Jet Li goes out with a whimper, not a bang

By Luke Y. Thompson

Published on September 21, 2006

Fans of Hong Kong cinema have been anticipating Jet Li's Fearless all year, if not longer. The star is arguably the best in the business at combining major ass-kicking with actual acting; the director is Ronny Yu, known here for over-the-top horror sequels but more familiar to genre fans as the director of The Bride With White Hair; and the fight choreographer is the great Yuen Wo Ping, responsible for the most memorable battles in a few small films you might have heard of: The Matrix, Kung-Fu Hustle and Crouching Tiger, Hidden Dragon. Jet Li not only calls this his "most personal and most important martial arts movie," but it's also billed as his final martial arts epic, though he's being extremely precise with that term: He says he will continue to make action films, just not spiritually minded period features that involve kung-fu.

Sounds good, but don't forget that this is the same Jet Li who said that last year's idiotic Unleashed, in which he played a man raised to think that he's a kung-fu fighting dog, was "my best work yet" (according to that movie's official Web site, anyway).
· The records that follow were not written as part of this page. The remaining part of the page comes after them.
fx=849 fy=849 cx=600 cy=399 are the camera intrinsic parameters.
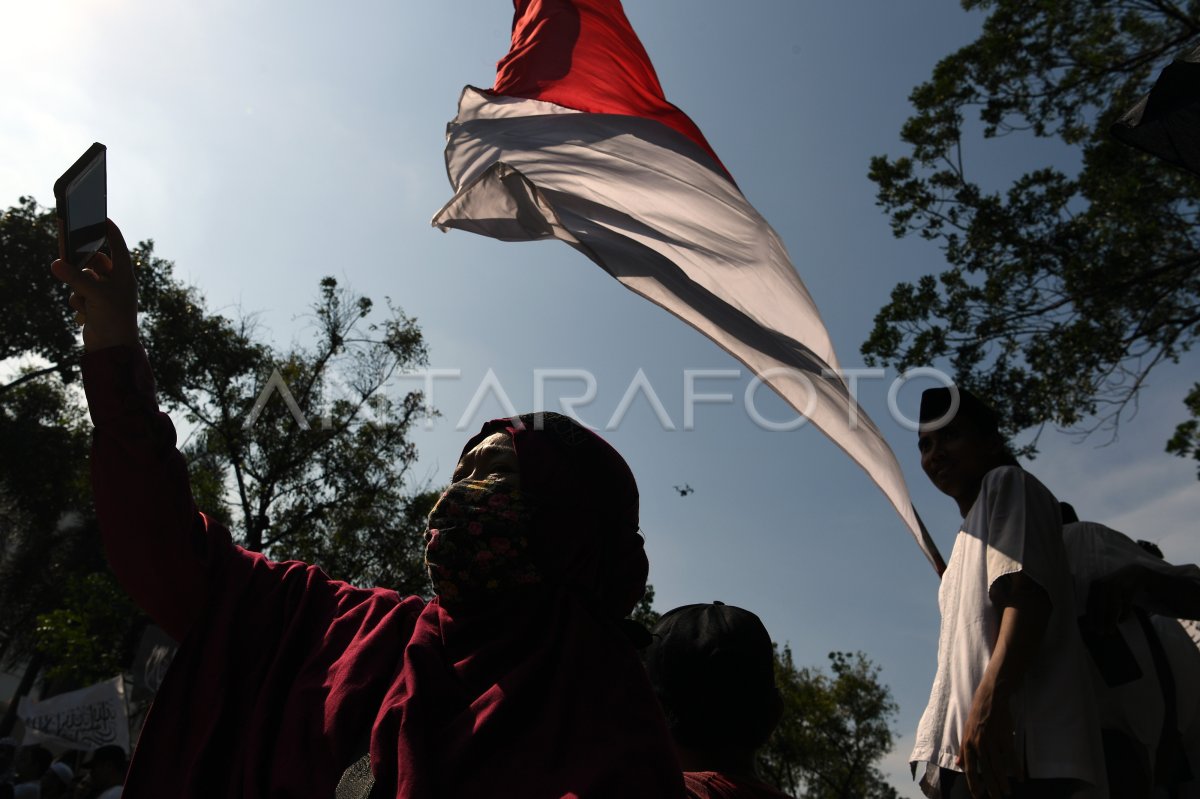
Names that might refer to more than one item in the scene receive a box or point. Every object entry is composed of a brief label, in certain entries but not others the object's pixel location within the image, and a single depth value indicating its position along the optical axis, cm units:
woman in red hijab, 153
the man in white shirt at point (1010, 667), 211
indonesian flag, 307
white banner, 1176
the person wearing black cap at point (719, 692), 204
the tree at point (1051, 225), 823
Disillusioned by fans who have praised his combat ability over the years, Li has come to worry that viewers weren't getting the right message about martial arts and now seems determined to make the audience pay a hefty penalty in sappy drama just to enjoy a few cool fight scenes.

In other words, maybe you should be glad this is his last. The first half-hour or so is indisputably awesome, beginning in 1910 Shanghai as Li's Huo Yuanjia takes on three international challengers in a tournament and dispatches them with ease. Just as he's about to meet the final contender, the film flashes back 30 years to his childhood as the son of a great martial artist (Collin Chou). Traumatized when he sees his father lose a fight--and not realizing that his father held back for fear of killing his weak-hearted opponent--young Huo (Lu Yuhao) vows that the family will never lose again. Before long he has grown into Jet Li, a loving but absent father.
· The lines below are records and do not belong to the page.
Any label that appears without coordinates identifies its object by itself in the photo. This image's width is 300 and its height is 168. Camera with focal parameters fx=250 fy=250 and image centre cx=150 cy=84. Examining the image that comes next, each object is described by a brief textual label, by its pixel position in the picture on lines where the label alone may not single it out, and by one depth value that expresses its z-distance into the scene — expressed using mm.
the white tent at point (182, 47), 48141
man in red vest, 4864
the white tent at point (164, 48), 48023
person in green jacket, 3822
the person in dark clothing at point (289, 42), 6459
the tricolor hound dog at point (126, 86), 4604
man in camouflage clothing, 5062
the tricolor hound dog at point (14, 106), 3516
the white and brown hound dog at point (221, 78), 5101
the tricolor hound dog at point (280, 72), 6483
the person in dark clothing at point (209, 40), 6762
At this stage, plot is but the merest of frameworks to get us to the fights: Huo on an elevated platform against a childhood foe, Huo fighting one-handed in the rain while holding an umbrella in the other, Huo using an opponent's swords plus a pole to tie the rival in knots, Huo facing all remaining challengers at once. But Huo is not the disciplined, Mr. Miyagi type and enjoys his wine and ego a little too much. When a non-sanctioned fight goes too far and brings terrible retribution down upon him, he flees the city and goes into voluntary exile. So does the movie.
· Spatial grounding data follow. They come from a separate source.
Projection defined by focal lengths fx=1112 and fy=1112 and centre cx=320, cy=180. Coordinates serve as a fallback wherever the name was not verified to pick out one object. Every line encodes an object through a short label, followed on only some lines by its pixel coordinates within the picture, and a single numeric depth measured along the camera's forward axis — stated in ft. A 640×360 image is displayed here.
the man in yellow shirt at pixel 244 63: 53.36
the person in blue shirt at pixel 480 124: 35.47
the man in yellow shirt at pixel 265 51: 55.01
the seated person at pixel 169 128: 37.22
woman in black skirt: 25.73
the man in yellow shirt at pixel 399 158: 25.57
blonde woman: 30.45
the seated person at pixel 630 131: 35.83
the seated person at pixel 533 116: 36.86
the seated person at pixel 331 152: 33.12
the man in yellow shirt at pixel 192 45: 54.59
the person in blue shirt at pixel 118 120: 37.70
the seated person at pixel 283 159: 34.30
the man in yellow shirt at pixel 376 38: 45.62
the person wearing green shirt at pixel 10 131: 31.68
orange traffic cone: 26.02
Rescued at sea and brought to a farm, Huo learns how to be calm and engages in some tedious crops-as-metaphor-for-life nonsense. The whole thing brings to mind Beavis and Butt-head's critique of Danzig's "How the Gods Kill" video: "This was pretty cool until he started getting all wimpy." Fight fans, take note--once this happens, there are only two more battles remaining, and neither is the equal of what has been shown thus far.

After what we're told is "many years," though it doesn't play that way at all, Huo grows his long knotted ponytail back--the same look he sported in the vastly superior Once Upon a Time in China--and returns to the city to visit the graves of his loved ones. He finds that times have changed, as white men preach the Bible in the streets and a 7-foot American giant named Hercules O'Brien (Australian wrestler Nathan Jones, better at fake-fighting here than he was in WWE) has belittled all Chinese men as weak, challenging all comers. Huo gets back in the game, but will no longer sign death waivers, and establishes a school called the Jingwu Sports Federation. This part of the tale is true, and the organization is still around today. But as for the rest of the story's accuracy...did people in turn-of-the-last-century China really say "He wants to kick your butt!" and "What's your deal?"

In a troubled world, it's nice to hear a message of world peace and to see a master of hand-to-hand combat demonstrate that withholding the killing blow can be more persuasive than the alternative. But this is an action movie, and people don't come to be preached to; the Terminator flicks also favored world peace but didn't pause the action for nearly an hour to rub it in.